# Big Mart Outlet Sales Prediction

## Build Machine Learning pipeline

In [1]:
# Import required libraries
import pandas as pd
from sklearn.compose import ColumnTransformer 
from sklearn.impute import SimpleImputer
import category_encoders as ce
from sklearn.preprocessing import StandardScaler
from sklearn.ensemble import RandomForestRegressor
from sklearn.pipeline import Pipeline

In [2]:
# read the data set
data = pd.read_csv('train_v9rqX0R.csv')

# top rows of the data
data.head()

# seperate the independent and target variables
train_x = data.drop(columns=['Item_Outlet_Sales'])
train_y = data['Item_Outlet_Sales']

In [3]:
# Build custom encoder for the three selected categorical variables

from sklearn.base import BaseEstimator

class custom_encoder(BaseEstimator):
    ''' Perform column transformation on 3 selected categorical variables '''
    def __init__(self):
        pass
    
    def fit(self, documents, y=None):
        return self
    
    def transform(self, data_x):
        data_x['outlet_grocery_store'] = (data_x['Outlet_Type']=='Grocery Store')*1
        data_x['outlet_supermarket_3'] = (data_x['Outlet_Type']=='Supermarket Type3')*1
        data_x['outlet_identifier_OUT027'] = (data_x['Outlet_Identifier']=='OUT027')*1
        return data_x

In [4]:
# Data pre-processsing step
# 1) Drop unnecessary columns  
# 2) Impute the missing values in column Item_Weight by mean
# 3) Scale the data in the column Item_MRP

preprocess = ColumnTransformer(remainder='passthrough',
                               transformers=[('drop_columns', 'drop', ['Item_Identifier',
                                                                       'Outlet_Identifier',
                                                                       'Item_Fat_Content',
                                                                       'Item_Type',
                                                                       'Outlet_Identifier',
                                                                       'Outlet_Size',
                                                                       'Outlet_Location_Type',
                                                                       'Outlet_Type'
                                                                      ]),
                                             ('impute_item_weight', SimpleImputer(strategy='mean'), ['Item_Weight']),
                                             ('scale_data', StandardScaler(),['Item_MRP'])])

In [5]:
# Define the Pipeline
# 1) Encode selected categorical variables
# 2) Preprocess the data
# 3) Train a Random Forest Regressor model

# Build pipeline
print('***** Building Pipeline *****\n')
model_pipeline = Pipeline(steps=[('encode_cat_var', custom_encoder()), 
                                 ('preprocessing', preprocess),
                                 ('random_forest', RandomForestRegressor(max_depth=10,random_state=2))])

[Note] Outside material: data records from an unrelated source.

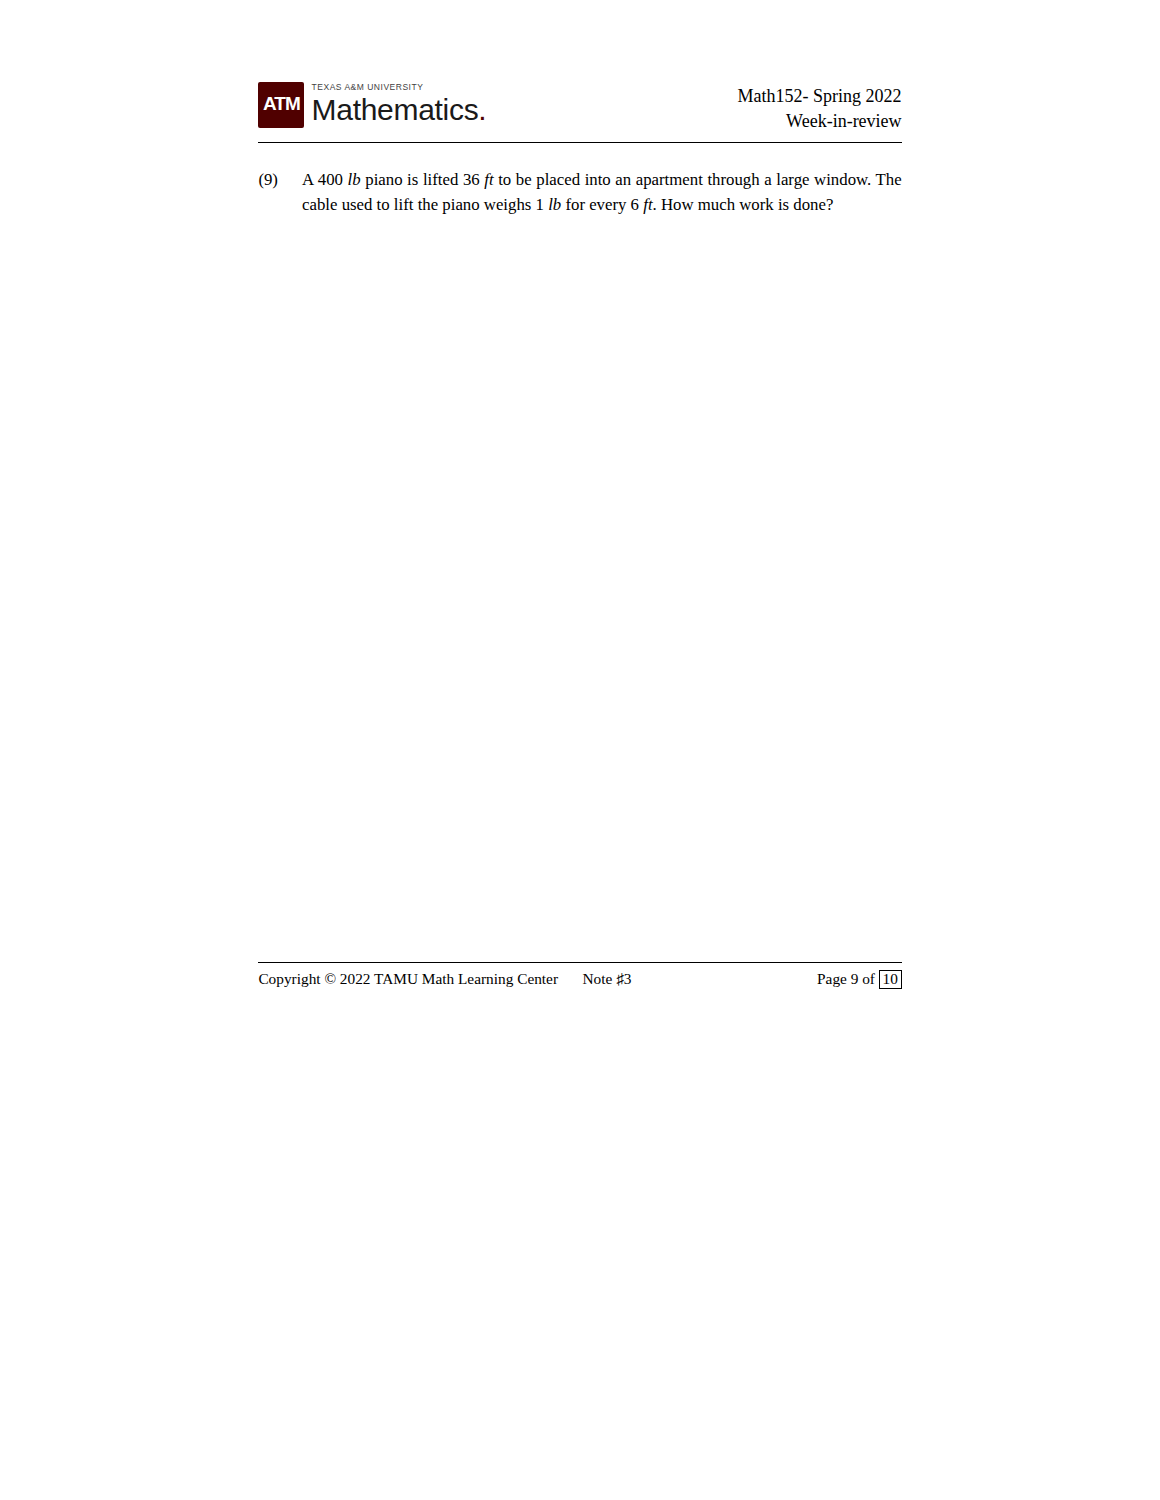A⁠T⁠M
Texas A&M University
Mathematics.
Math152- Spring 2022
Week-in-review
(9) A 400 lb piano is lifted 36 ft to be placed into an apartment through a large window. The cable used to lift the piano weighs 1 lb for every 6 ft. How much work is done?
Copyright © 2022 TAMU Math Learning CenterNote ♯3
Page 9 of 10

# Fit the pipeline with the train data
print('...Fitting the pipeline with the training data...\n')
model_pipeline.fit(train_x, train_y)

# predict target values on the training data
print('...Predict target on the train data...\n')
print('Predicted sales: ', model_pipeline.predict(train_x))

# read the test data
print('\n...Reading the test data...\n')
test_data = pd.read_csv('test_AbJTz2l.csv')

# predict target variables on the test data 
print('...Predict on the test data...\n')
print('Predicted sales: ', model_pipeline.predict(test_data))

***** Building Pipeline *****

...Fitting the pipeline with the training data...

...Predict target on the train data...

Predicted sales:  [4348.01437159  693.40276088 2323.35268531 ... 1300.83665376 1508.86795688
 1152.35475793]

...Reading the test data...

...Predict on the test data...

Predicted sales:  [1646.0548363  1305.4298012   658.42325097 ... 1848.60226305 3959.67937864
 1384.01466986]